The result was a confident piece of modernism: four wings on a square plan, two storeys over a semi-basement, measuring roughly 84 by 87 meters around a central atrium of 1,100 square meters roofed in a glass-and-metal canopy. Huge windows pierced every face of the building - not for beauty alone, but because dampness was the enemy of tobacco, and the leaf needed constant air and light to stay sound. The atrium, a bold engineering feat for its day, was where deliveries were unloaded. Yet the same heavy taxation that justified the building also invited smuggling, so the state covered the warehouse windows with metal screens and ran a customs office on site. Across sixty-five years, twenty-five cigarette firms passed through these halls; SANTE, the last, departed only in 1997.

A Shelter and a Prison

The factory's history darkens in the 1940s. During the German occupation the building was pressed into service as a detention center and camp, part of the machinery of an occupation that brought hunger and terror to Athens. After the Germans withdrew it was looted by furious civilians, then bombed during the street fighting of December 1944. In the years that followed it opened its doors to people who had lost everything - refugees from the surrounding Kolokynthos district and needy families among them - before the state reclaimed it for a long succession of bureaucratic uses: a prison, the Court of Audit, the press directorate, the statistical service, the tax administration. A working factory had become a building that absorbed whatever the country needed of it.

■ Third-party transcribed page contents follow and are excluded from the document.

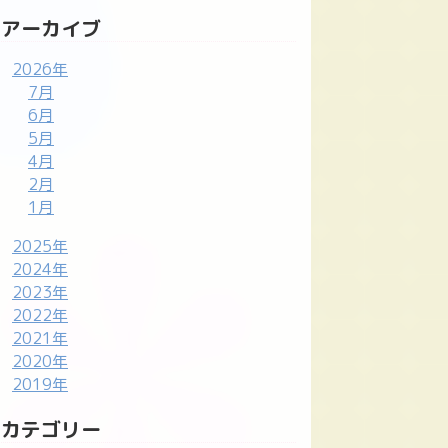
アーカイブ
2026年
7月
6月
5月
4月
2月
1月
2025年
2024年
2023年
2022年
2021年
2020年
2019年
カテゴリー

Where the Cut Leaf Gave Way to Books

Its final reinvention is the gentlest. The old tobacco works now holds the Library of the Hellenic Parliament, whose collections run to some 650,000 volumes - books on law and history and the sciences, newspapers reaching back to 1789, manuscripts, maps, and rare editions, including the Benakeios Library donated in part by Emmanuel Benakis. The halls where workers once blended and packed cigarettes have become reading rooms and conservation studios, and the building hosts exhibitions that bring crowds back into the great glazed courtyard. The smell of tobacco is gone. In its place is the quieter smell of paper - and a labor history, written into the concrete, that the new tenants have chosen not to erase.

From the Air

Located in the Kolonos district of west-central Athens at 37.998°N, 23.711°E, on the block bounded by Lenormann, Amfiaraou, Leandrou, and Creontos streets, about 2 km northwest of the Acropolis. Athens International Airport (LGAV) is roughly 33 km east-southeast. The large square footprint with its glazed central atrium is identifiable from the air against the surrounding dense low-rise blocks. Best viewed in clear daytime conditions common over the Attic basin.